### Goal of the exercise
Reproduce the source text of every record below character for character, omitting the pictures from your answer.

Rendered pictures paired with their source text:
※ ※ ※

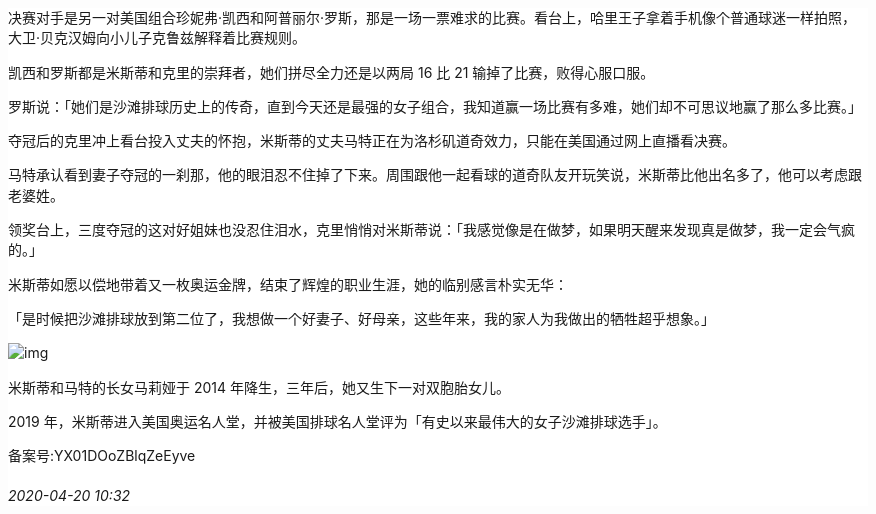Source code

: 
决赛对手是另一对美国组合珍妮弗·凯西和阿普丽尔·罗斯，那是一场一票难求的比赛。看台上，哈里王子拿着手机像个普通球迷一样拍照，大卫·贝克汉姆向小儿子克鲁兹解释着比赛规则。


凯西和罗斯都是米斯蒂和克里的崇拜者，她们拼尽全力还是以两局 16 比 21 输掉了比赛，败得心服口服。


罗斯说：「她们是沙滩排球历史上的传奇，直到今天还是最强的女子组合，我知道赢一场比赛有多难，她们却不可思议地赢了那么多比赛。」


夺冠后的克里冲上看台投入丈夫的怀抱，米斯蒂的丈夫马特正在为洛杉矶道奇效力，只能在美国通过网上直播看决赛。


马特承认看到妻子夺冠的一刹那，他的眼泪忍不住掉了下来。周围跟他一起看球的道奇队友开玩笑说，米斯蒂比他出名多了，他可以考虑跟老婆姓。


领奖台上，三度夺冠的这对好姐妹也没忍住泪水，克里悄悄对米斯蒂说：「我感觉像是在做梦，如果明天醒来发现真是做梦，我一定会气疯的。」


米斯蒂如愿以偿地带着又一枚奥运金牌，结束了辉煌的职业生涯，她的临别感言朴实无华：


「是时候把沙滩排球放到第二位了，我想做一个好妻子、好母亲，这些年来，我的家人为我做出的牺牲超乎想象。」


![img](https://pic1.zhimg.com/v2-d04b4c975e95eb4e14d41c9e97ada66f.webp)

米斯蒂和马特的长女马莉娅于 2014 年降生，三年后，她又生下一对双胞胎女儿。


2019 年，米斯蒂进入美国奥运名人堂，并被美国排球名人堂评为「有史以来最伟大的女子沙滩排球选手」。


备案号:YX01DOoZBlqZeEyve


###### 2020-04-20 10:32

※ ※ ※

### Problem solution
Source code

: 
决赛对手是另一对美国组合珍妮弗·凯西和阿普丽尔·罗斯，那是一场一票难求的比赛。看台上，哈里王子拿着手机像个普通球迷一样拍照，大卫·贝克汉姆向小儿子克鲁兹解释着比赛规则。


凯西和罗斯都是米斯蒂和克里的崇拜者，她们拼尽全力还是以两局 16 比 21 输掉了比赛，败得心服口服。


罗斯说：「她们是沙滩排球历史上的传奇，直到今天还是最强的女子组合，我知道赢一场比赛有多难，她们却不可思议地赢了那么多比赛。」


夺冠后的克里冲上看台投入丈夫的怀抱，米斯蒂的丈夫马特正在为洛杉矶道奇效力，只能在美国通过网上直播看决赛。


马特承认看到妻子夺冠的一刹那，他的眼泪忍不住掉了下来。周围跟他一起看球的道奇队友开玩笑说，米斯蒂比他出名多了，他可以考虑跟老婆姓。


领奖台上，三度夺冠的这对好姐妹也没忍住泪水，克里悄悄对米斯蒂说：「我感觉像是在做梦，如果明天醒来发现真是做梦，我一定会气疯的。」


米斯蒂如愿以偿地带着又一枚奥运金牌，结束了辉煌的职业生涯，她的临别感言朴实无华：


「是时候把沙滩排球放到第二位了，我想做一个好妻子、好母亲，这些年来，我的家人为我做出的牺牲超乎想象。」


![img](https://pic1.zhimg.com/v2-d04b4c975e95eb4e14d41c9e97ada66f.webp)

米斯蒂和马特的长女马莉娅于 2014 年降生，三年后，她又生下一对双胞胎女儿。


2019 年，米斯蒂进入美国奥运名人堂，并被美国排球名人堂评为「有史以来最伟大的女子沙滩排球选手」。


备案号:YX01DOoZBlqZeEyve


###### 2020-04-20 10:32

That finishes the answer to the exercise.